The Value of a Personal Faith

If we possess an appropriating faith, and if our faith be operative and strong as it should be, we shall not only gain the victory over the various temptations which beset us in the present life, but shall find ourselves rapidly forming a new and wonderful acquaintance with God. It is here, in connection with this form of faith, that we find the great and effective instrument of progress and of victory in the Interior Life. In the present life a strong and operative appropriating faith is the key which unlocks the mysteries of the divine nature, and admits the soul to a present and intuitive acquaintance with its exceeding heights and depths of purity and love. No man, who has not this faith or has it not in a high degree, can be said to live in true union with the divine mind, with God and in God. Hence we consider it important to say distinctly, in endeavoring to sketch some of the traits and principles of the interior or hidden life, that those persons will have no true and experimental knowledge of the things which we affirm, who merely believe generically and not specifically; in other words, who believe for others rather than themselves; who, in the exercise of a sort of discursive faith which embraces the mass of mankind, cannot be said to possess it individually and personally, and for their own soul's good. Let us, then, begin to learn the great lesson of faith; of faith in its general nature; of faith in its various modifications; and particularly the indispensable lesson of appropriating faith. Well has Martin Luther somewhere remarked, that the marrow of the gospel is to be found in the pronouns MEUM and NOSTRUM, MY and OUR.

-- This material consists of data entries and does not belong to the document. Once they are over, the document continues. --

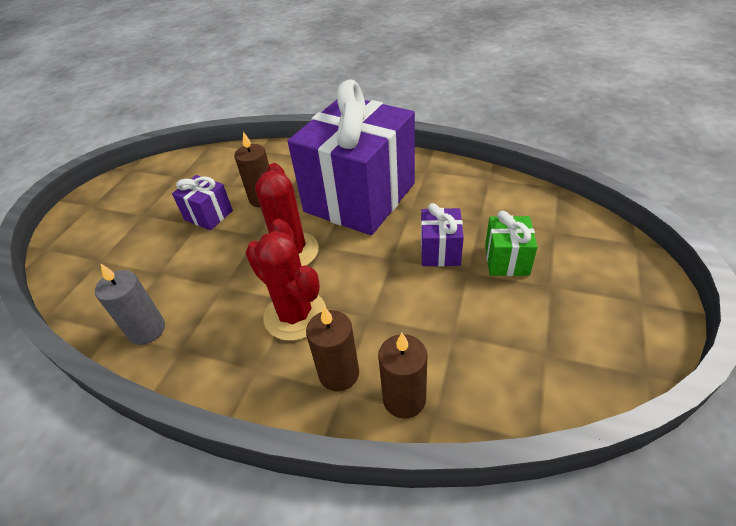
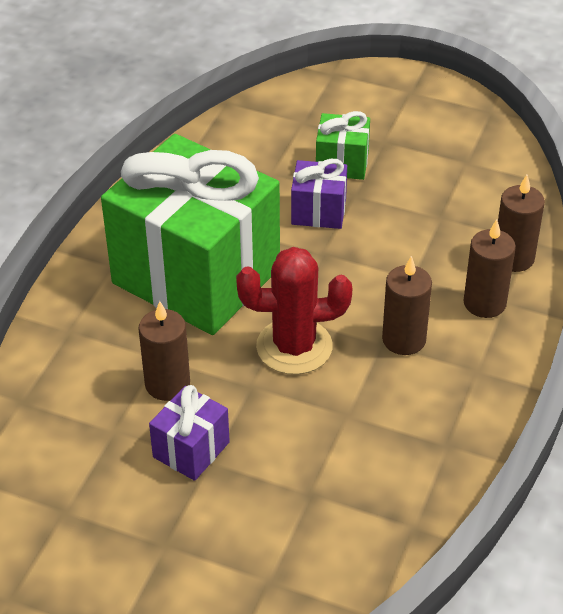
camera: 90 degrees left, 0 degrees up
(147, 330) = (415, 484): grey candle -> none
(295, 315) = (404, 339): red cactus -> brown candle
(360, 197) = (196, 276): purple gift -> green gift

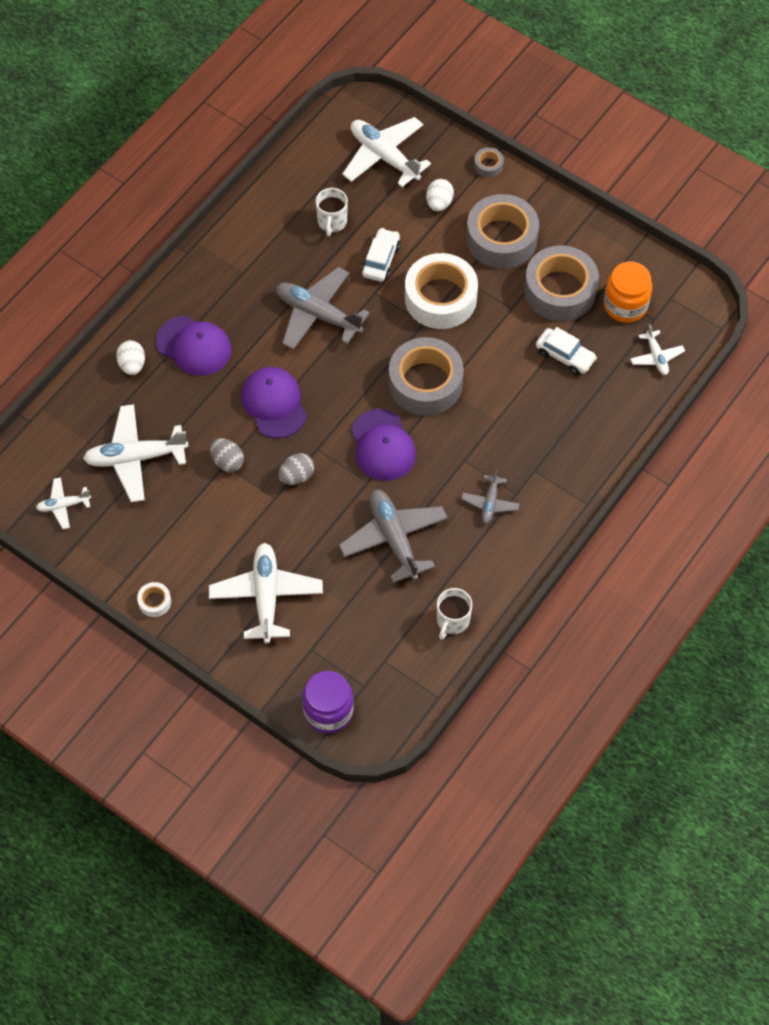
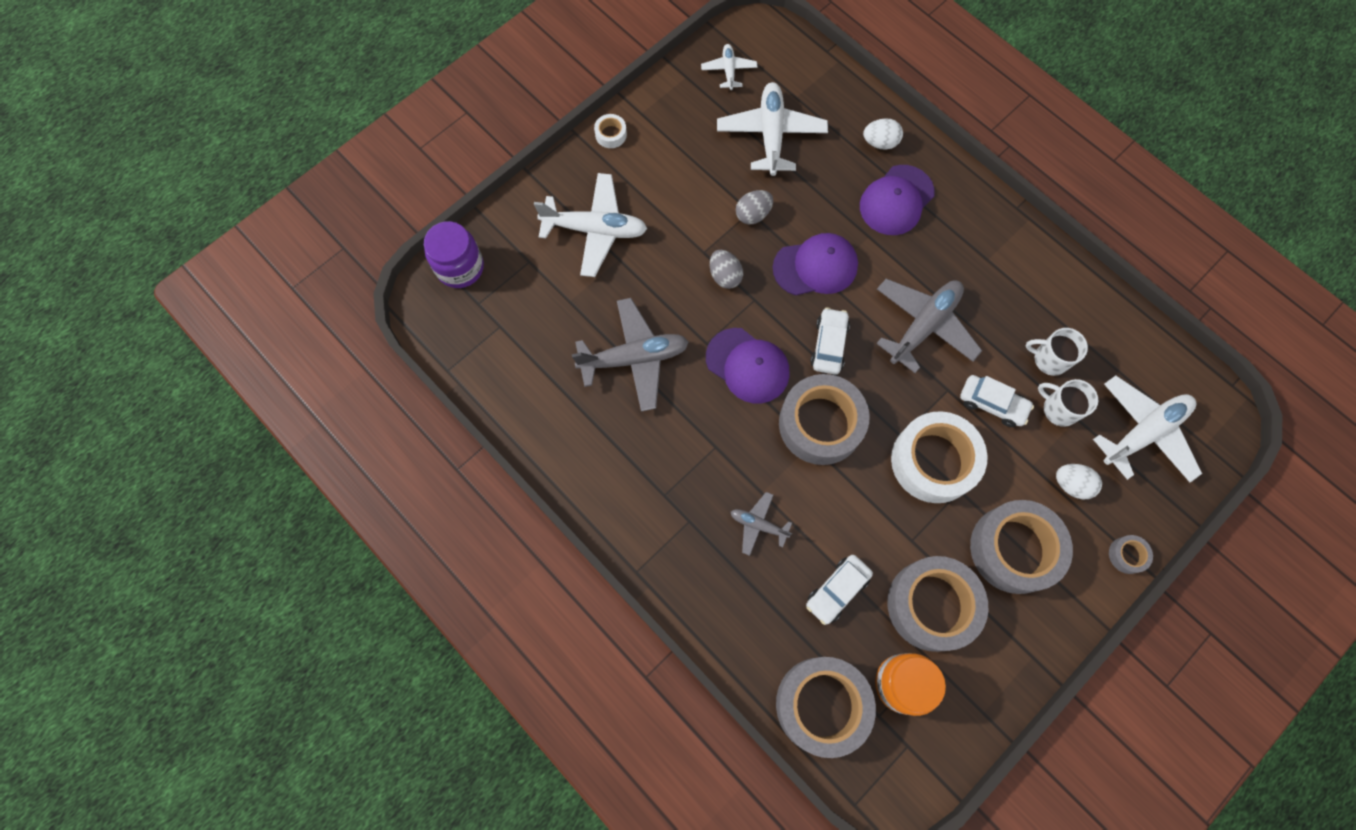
camera: 100 degrees right, 10 degrees up
(350, 385) = (828, 345): none -> white car
(382, 445) = (747, 365): purple cap -> purple cap turned 135 degrees counterclockwise
(452, 621) = (527, 399): white mug -> white mug (1059, 409)
(490, 503) = (657, 465): grey plane -> grey plane (758, 525)
(656, 357) = (822, 705): white plane -> grey tape

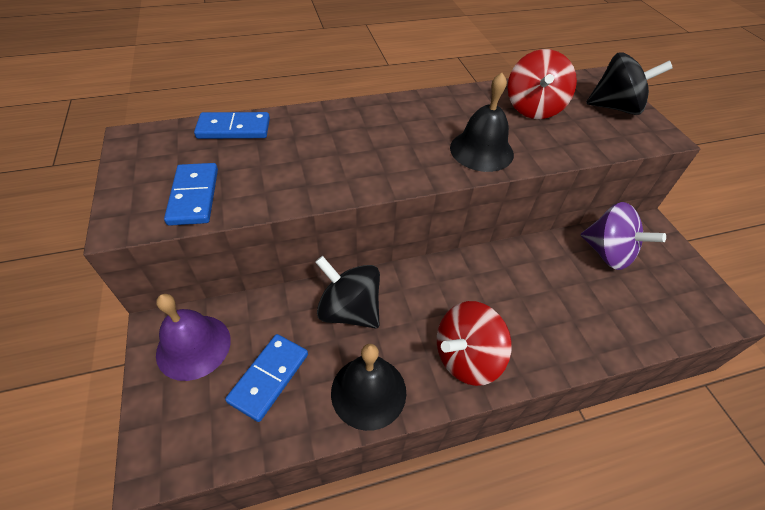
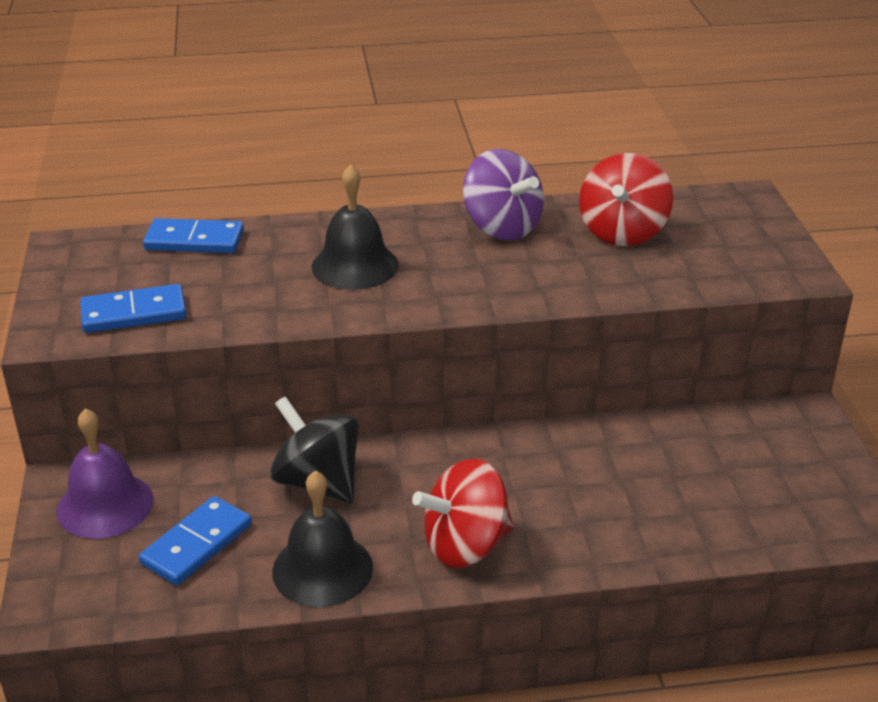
camera: 10 degrees right, 15 degrees down
(194, 196) = (134, 313): blue domino -> blue domino turned 75 degrees clockwise
(481, 150) = (524, 281): black bell -> black bell (355, 265)
(607, 253) = (721, 443): purple spinning top -> purple spinning top (501, 227)
(615, 107) = (749, 236): black spinning top -> none

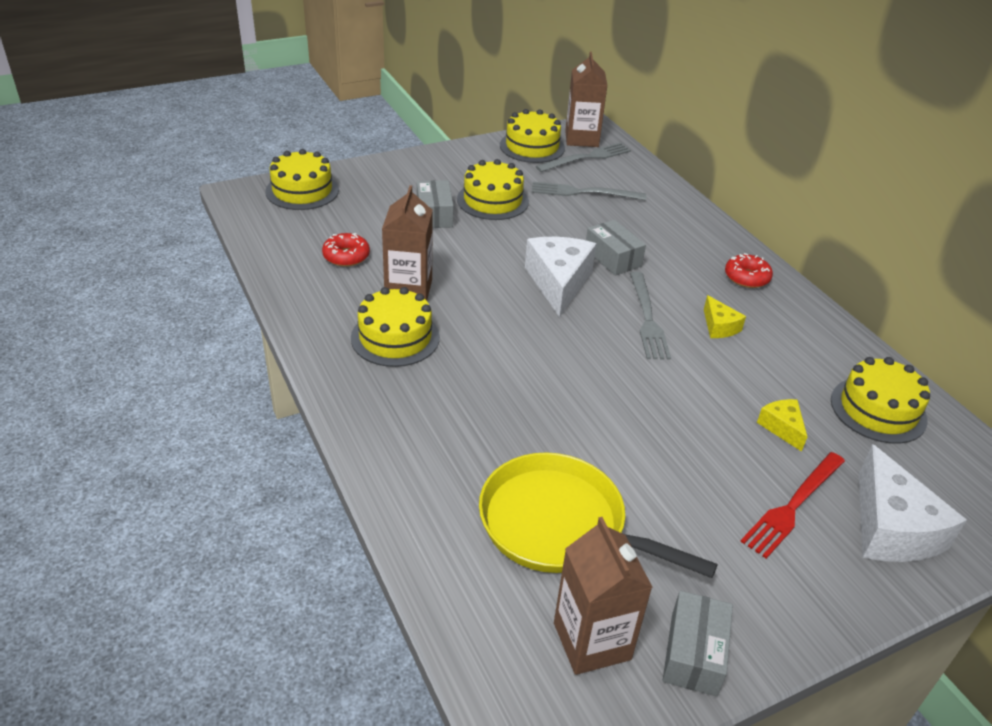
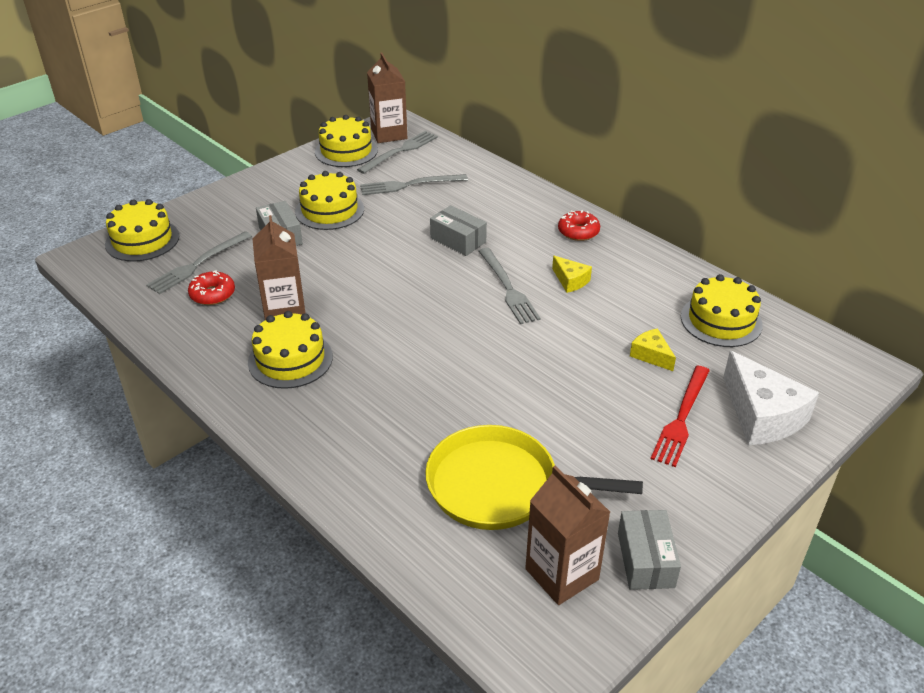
camera: 15 degrees left, 0 degrees up
(344, 224) = (198, 264): none -> grey fork
(558, 283) = (419, 274): white cheese -> none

— adapted from The Interior of Hidden Life (2nd edition, 1844) Part 1, Chapter 5.

Friday, February 21, 2014

God Deals with Us as Individuals

God deals with us, (certainly for the most part) as individuals and not in masses. When he requires men to repent of sin, to exercise gratitude, to love, and the like, the requisition is obviously made upon them as individuals as separate from and as independent of others. It is not possible to conceive of any other way, in which obedience to the requisition can be rendered. Nor is it conceivable that the remedial effect of the atonement should be realized in any other way than this. How is it possible, if I, in my own person, have suffered the wound of sin, that a remedy, which is general and does not admit of any specific and personal appropriation, should answer my purpose? Furthermore, in dying for all, in other words, in furnishing a common salvation, available to all on their acceptance of the same. Christ necessarily died for me as an individual, since the common mass or race of men is made up of individuals, and since I am one of that common mass or race. And indeed we can have no idea of a community or mass of men, except as a congregation or collection of separate persons. In dying for the whole on certain conditions, he necessarily, therefore, on the same conditions, died for the individuals composing that whole.

It would seem to follow, then from what has been said, that the faith, which we especially need, is a personal or appropriating faith; a faith which will disintegrate us from the mass, and will enable us to take Christ home in all his offices to our own business and our own bosoms. We must be enabled to say, if we would realize the astonishing cleansing and healing efficacy there is in the gospel of God that he is MY God, of the Savior that he is MY Savior. We must be enabled to lay hold of the blessed promises, and exclaim, these are the gift of MY Father, these are the purchase of MY Savior, these are meant for ME.

It was thus, that patriarchs, prophets, and apostles believed. This was the faith of those consecrated ones, of whom the world was not worthy, recorded in the eleventh chapter of Hebrews. Hear the language of the Psalmist as an illustration of what is to be found frequently in the Scriptures. How precise, how personal, how remote from unmeaning generalities. "I will love thee, O Lord, MY strength. The Lord is MY rock, and MY fortress, and MY deliverer; MY God, MY strength, in whom I will trust; MY buckler and the horn of MY salvation, and MY high tower." And it is worthy of notice, that the first word of the Lord's prayer has this appropriating character; "OUR Father, who art in heaven." 

The Interior of Hidden Life (2nd edition 1844), Part 1, Chapter 5.